In a civil suit, the general rule is that you do not have a right to an appointed lawyer. Therefore, if you have a case other than a criminal case you need to obtain a lawyer of your choice. There are cases that a private attorney will handle without charging you a fee for his services. These are cases in which the attorney believes that fees can be obtained from the other party to the lawsuit. This arrangement is known as a contingent fee and does not depend on your ability to pay. In addition some attorneys will arrange for fees to be paid over an extended period of time.

If you have a civil case that a private attorney will not accept on a contingent-fee basis, you may choose to contact the Legal Aid Society in your county. These organizations are independent not-for-profit law offices that provide free civil legal assistance to persons whose total/gross household income and assets are below federal income guidelines.


There are certain types of cases that Legal Aid is prohibited by federal regulations from accepting. Additionally, due to limited resources, Legal Aid cannot accept all cases for representation and has to establish case acceptance priorities.
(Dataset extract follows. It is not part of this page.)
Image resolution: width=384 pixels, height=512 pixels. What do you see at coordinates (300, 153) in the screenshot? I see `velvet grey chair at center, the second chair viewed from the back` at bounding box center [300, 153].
To the extent resources permit, Legal Aid organizations provide legal assistance in the areas of family law, especially domestic violence; public entitlements, such as TennCare, food stamps, Social Security, etc.; housing law, including both public and private housing; consumer law, and community economic development. Legal Aid also offers special programming in elder law issues, health insurance counseling, and fair housing.


This information is provided as a public service by the Tennessee Bar Association. It is basic legal information and should not be considered legal advice or as a substitute for legal advice. You should consult an attorney if you have questions concerning a specific situation.